Tenho dedicado algum tempo a estudar expressões de grupos que afetam a liberdade de expressão política, sexual, de gênero e raça, na internet. Tais…

Tenho dedicado algum tempo a estudar expressões de grupos que afetam a liberdade de expressão política, sexual, de gênero e raça, na internet. Tais grupos em maioria exibem a alcunha de evangélicos.

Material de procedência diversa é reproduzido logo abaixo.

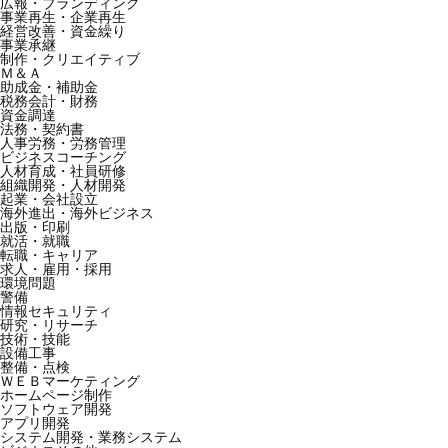
広報・ブランディング
事業再生・企業再生
経営改善・資金繰り
事業承継
制作・クリエイティブ
Ｍ＆Ａ
助成金・補助金
税務会計・財務
資金調達
法務・契約書
人事労務・労務管理
ビジネスコーチング
人材育成・社員研修
組織開発・人材開発
起業・会社設立
海外進出・海外ビジネス
出版・印刷
就活・就職
転職・キャリア
求人・雇用・採用
環境問題
警備
情報セキュリティ
研究・リサーチ
技術・技能
設備工事
整備・点検
ＷＥＢマーケティング
ホームページ制作
ソフトウェア開発
アプリ開発
システム開発・業務システム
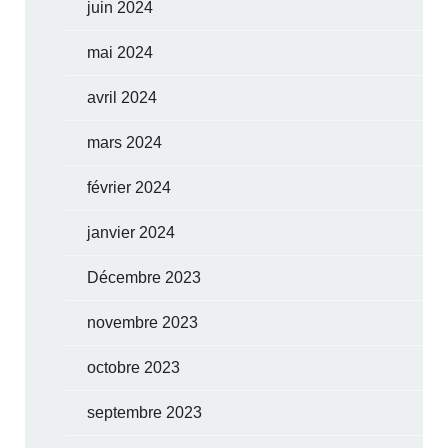
juin 2024
mai 2024
avril 2024
mars 2024
février 2024
janvier 2024
Décembre 2023
novembre 2023
octobre 2023
septembre 2023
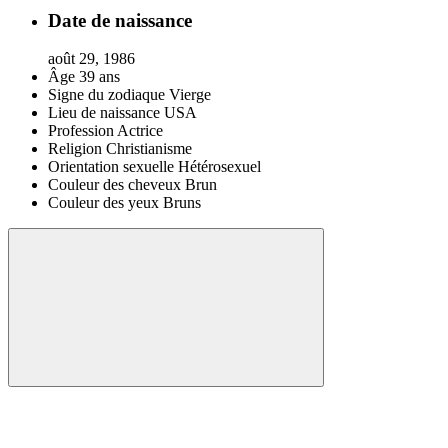
Date de naissance
août 29, 1986
Âge
39 ans
Signe du zodiaque
Vierge
Lieu de naissance
USA
Profession
Actrice
Religion
Christianisme
Orientation sexuelle
Hétérosexuel
Couleur des cheveux
Brun
Couleur des yeux
Bruns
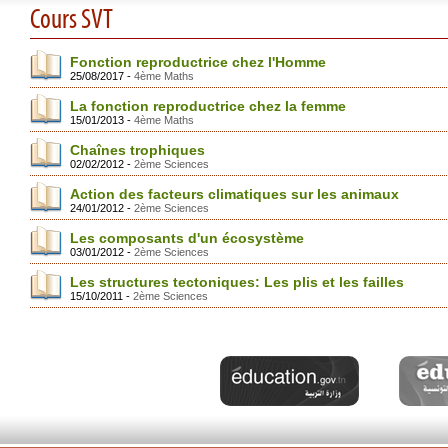
Cours SVT
Fonction reproductrice chez l'Homme
25/08/2017 -
4ème Maths
La fonction reproductrice chez la femme
15/01/2013 -
4ème Maths
Chaînes trophiques
02/02/2012 -
2ème Sciences
Action des facteurs climatiques sur les animaux
24/01/2012 -
2ème Sciences
Les composants d'un écosystème
03/01/2012 -
2ème Sciences
Les structures tectoniques: Les plis et les failles
15/10/2011 -
2ème Sciences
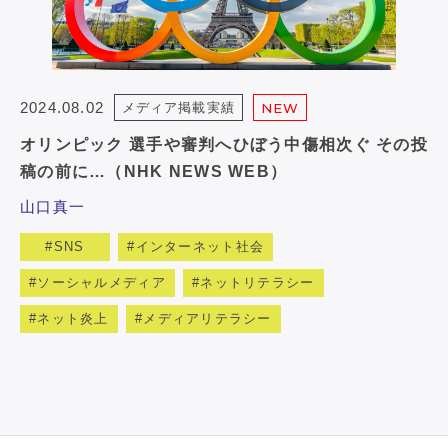
2024.08.02
メディア掲載実績
NEW
オリンピック 選手や審判へひぼう中傷相次ぐ その投
稿の前に…（NHK NEWS WEB）
山口真一
SNS
インターネット社会
ソーシャルメディア
ネットリテラシー
ネット炎上
メディアリテラシー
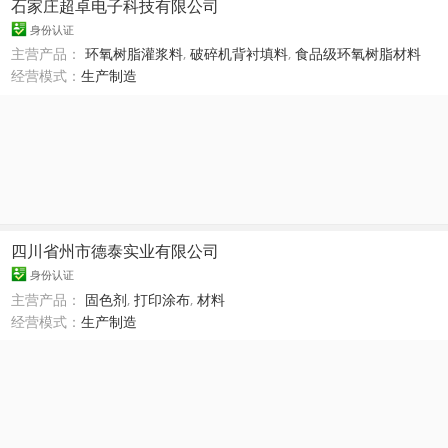
石家庄超卓电子科技有限公司
身份认证
主营产品：
环氧树脂灌浆料
,
破碎机背衬填料
,
食品级环氧树脂材料
经营模式：
生产制造
四川省州市德泰实业有限公司
身份认证
主营产品：
固色剂
,
打印涂布
,
材料
经营模式：
生产制造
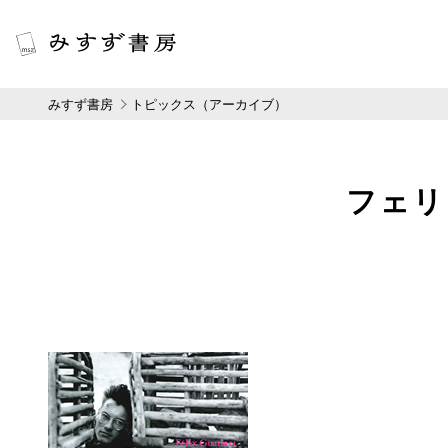
みすず書房
トピックス（アーカイブ）
フェリ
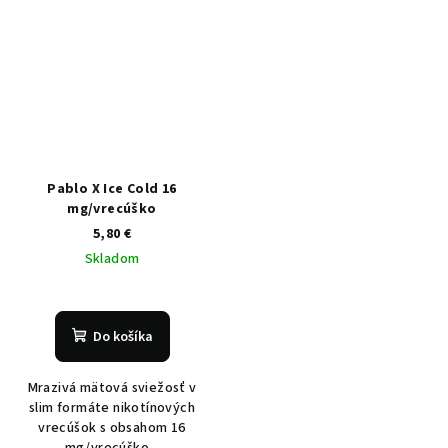
Pablo X Ice Cold 16
mg/vrecúško
5,80 €
Skladom
Do košíka
Mrazivá mätová sviežosť v
slim formáte nikotínových
vrecúšok s obsahom 16
mg/vrecúško...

Não pude deixar de parar e pensar nas referências de evangélicos que conheci ao longo da vida, e foi inevitável comparar. Ao fazê-lo, emergiu de chofre, que os evangélicos que conheci portavam uma ética e uma estética de conduta religiosa, que este neoevangelismo destrói pela base.

O que gera este fenômeno?

Talvez a proliferação descontrolada de igrejas alcunhadas no evangelismo, levadas por pregadores de insipiente formação, agregando sem seleção, sem rigor, em nome de uma divindade interpretada de acordo com os desvarios e transtornos humanos, esteja como plataforma do surgimento massivo de grupos fundamentalistas que por amor a um comportamento supostamente religioso, pregam a violência e a morte.

Não posso acusar os evangélicos de arcaísmo e fundamentalismo, sem cometer terríveis erros. Assim o afirmo pela longa relação com assembleianos, batistas, e outras designações que prezam por uma ética conviviológica respeitável, no campo da fé.

Mas é impossível hoje, não perceber a influência destes maus evangélicos, que incitam a violência e agridem pessoas por causa das suas ideias e atitudes pessoais ou coletivas, gerando peso mortal sobre termos como: gênero, feminismo e esquerdismo.

Nesta concepção simples, haja vista a necessidade de mais estudo e análise, já podemos alertar as igrejas evangélicas éticas, que este movimento nascido no centro do que se designa evangelismo, cresce como um desafio e uma ameaça à seriedade da representação conquistada, pelo ministério de pastores dignos e tementes a Deus, na fidelidade a Jesus.

Lamentando a onda de agressões que ameaça se tornar tsunami, e ainda mais a injustiça estendida aos bons, podemos afirmar hoje que maus evangélicos estão atuando no cenário social, movidos por interesses políticos partidários, no intuito de usar o poder para massacrar e matar em nome de Deus, um sintoma de recesso histórico e sanguinário, que a inteligência e o senso de humanidade têm a obrigação maciça de repudiar.